New MacPorts web site
Craig Treleaven
ctreleaven at cogeco.ca
Mon Apr 7 10:11:01 PDT 2014
At 10:01 AM -0500 4/7/14, Ryan Schmidt wrote:
>Dear fellow MacPorts developers and enthusiasts,
>
>I've been working on a new MacPorts web site for some time, and I
>would like to share with you my work so far:
>
>url: http://macports.ryandesign.com:8080
>username: mp
>password: 333
>
>It is not yet complete but I hope it gives an idea of the direction
>I'm going, and I very much hope that you like it.
>
>In some areas I tried multiple different page designs; on those
>pages you'll see a widget for selecting among them.
>
>Gentle feedback about what works and what doesn't (both functionally
>and conceptually) and what else you think should be there would be
>helpful; with any luck I'll agree with you. But let's distinguish
>between features which are essential to get to a functional first
>version that we can publish, and those features that would be nice
>to have eventually but which can be postponed until later so as not
>to delay the initial release.
>
>My focus so far has been on the following areas:
>
> * Make the homepage simple and inviting
Very nice!
Possible tweaks: The first section of the page takes up half a
screen on my Mac.
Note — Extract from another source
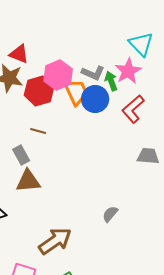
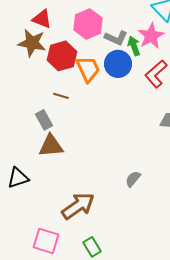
pink hexagon: (58, 75) -> (88, 24), moved
orange trapezoid: (76, 92) -> (88, 69), moved

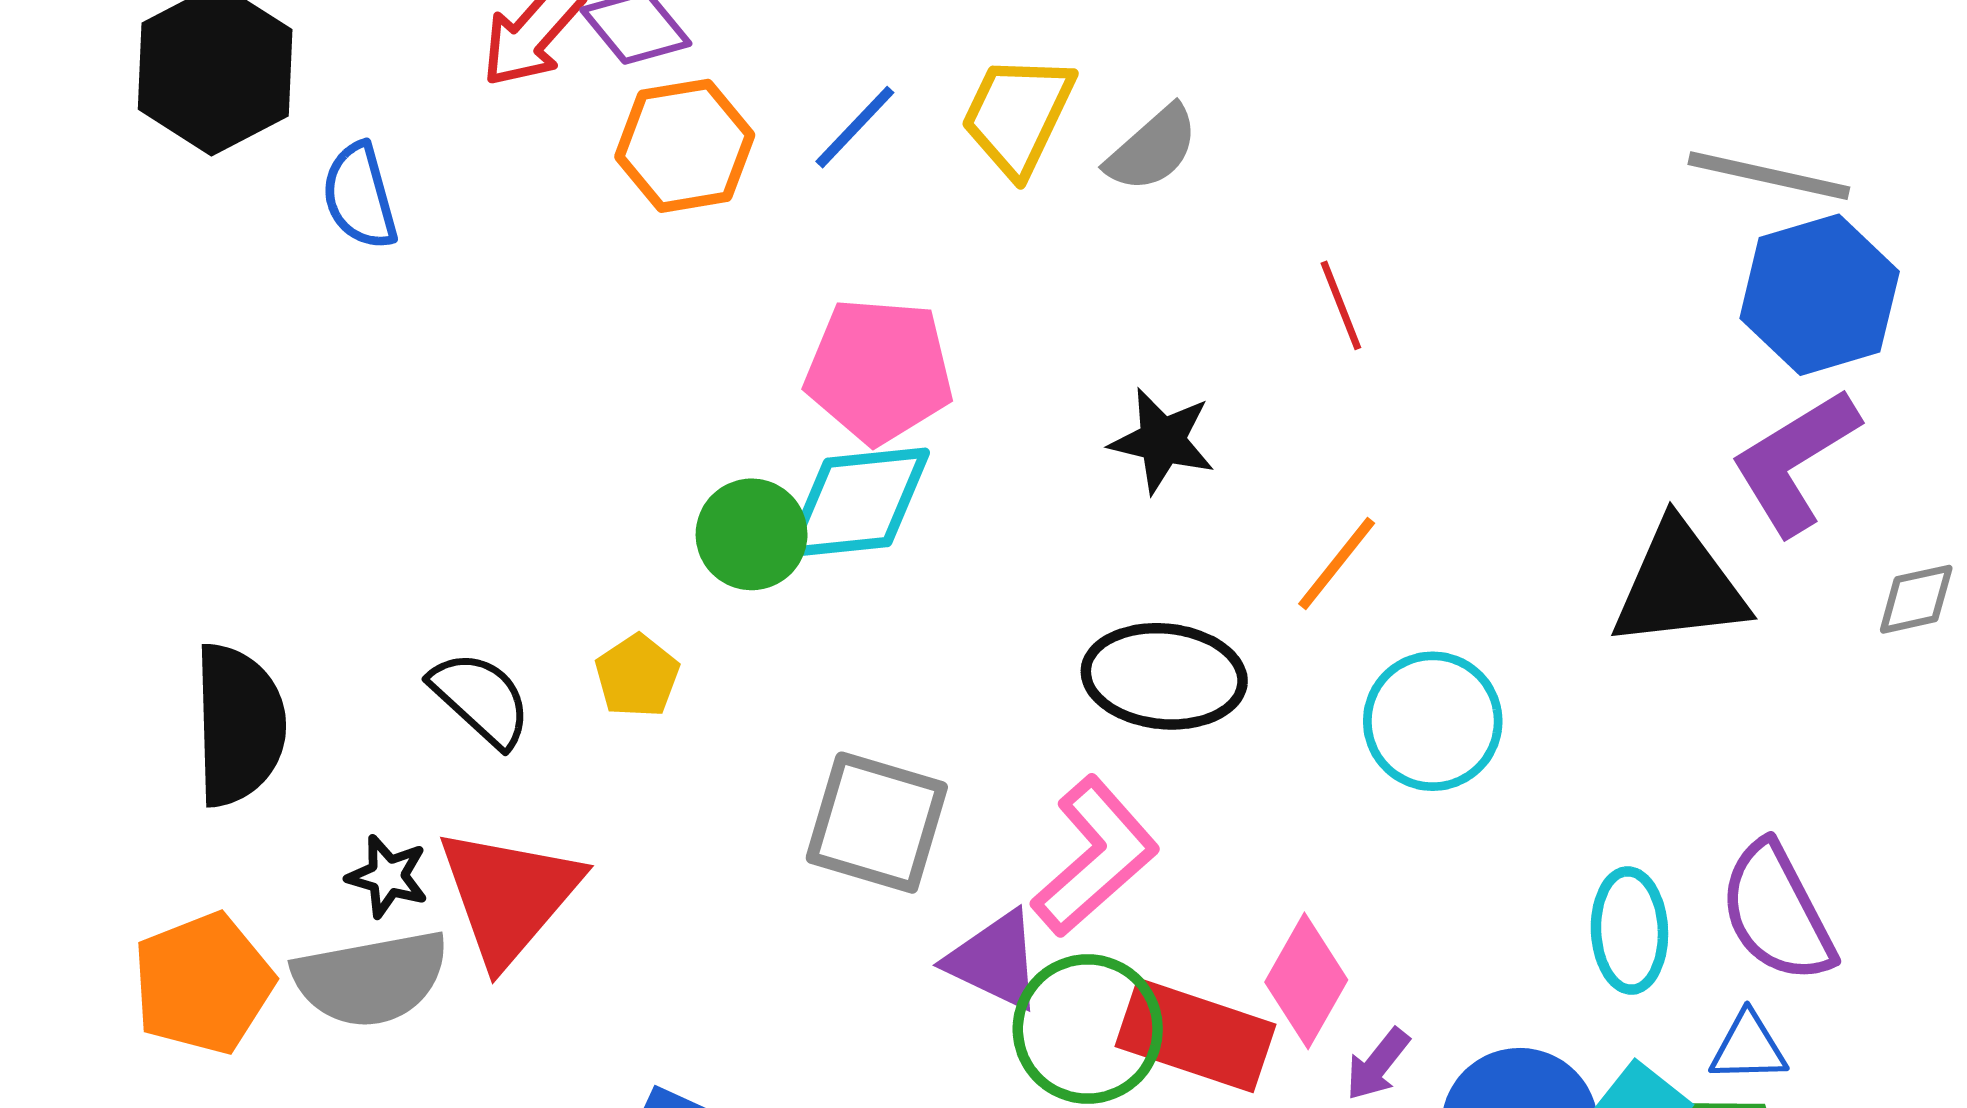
I think it could be a little more compact. I
agree that the Lean More and Contribute sections should move to their
own pages. Personally, I think the recent port updates section
should be more prominent. Shows that the project is active and gives
a flavour for the software that MacPorts actually provides.
> * Make the install page as simple as possible, providing
>instructions specific to each OS X version
Well done, enormous improvement.
> * Provide a page for each port, containing helpful information
>extracted from the Portfile, logically and attractively presented
> * News
> * Site infrastructure
> * Database
>
>Further work to be done, in no particular order and not necessarily
>before the first release:
>
> * Further database and import script overhauls (maybe later)
> * Port search, at least equivalent to what ports.php on the current
>web site can do (essential)
Agreed.
> * Port pages:
> * Variants (essential)
> * Licenses (essential)
> * Subports (essential)
> * Distributability and binary package availability (nice to have;
>pretty easy)
> * Version and revision history (nice to have; difficult)
Agreed.
> * Maintainer info pages (later)
> * Category info pages (later)
15 ports per page is too little. Perhaps make it user-selectable?
I'd think 25 is the absolute minimum.
However, no one is going to browse the 3,500+ ports in devel. In the
badge view it says 2,072. Does that mean 2,072 where the first
category is devel; 3,520, have devel somewhere in the list of
categories?
I think we should have sub-category pages for the high-volume
categories. For example, libhttpd has categories {devel www}. So
the devel page could lead to a devel/www sub-category with a much
narrowed list. Same for perl, python, php,
As ports are updated, we can try to add/modify categories. There are
20+ categories with 10 or fewer ports according to the badge view.
All of these should be pruned. I'm sure others could be combined, as
well.
I think each category page could also show the most-requested ports,
perhaps the top 25.
> * Learn how the new statistics-gathering code in base works and
>integrate with it
To me, the number of reported installs (split between requested and
installed as a dependency) is interesting. Perhaps comparing last
week, last month and last year. I think there should be a separate
page with more detailed statistics for each port (by OS, by version,
etc).
Thanks for all your efforts; it is a huge improvement.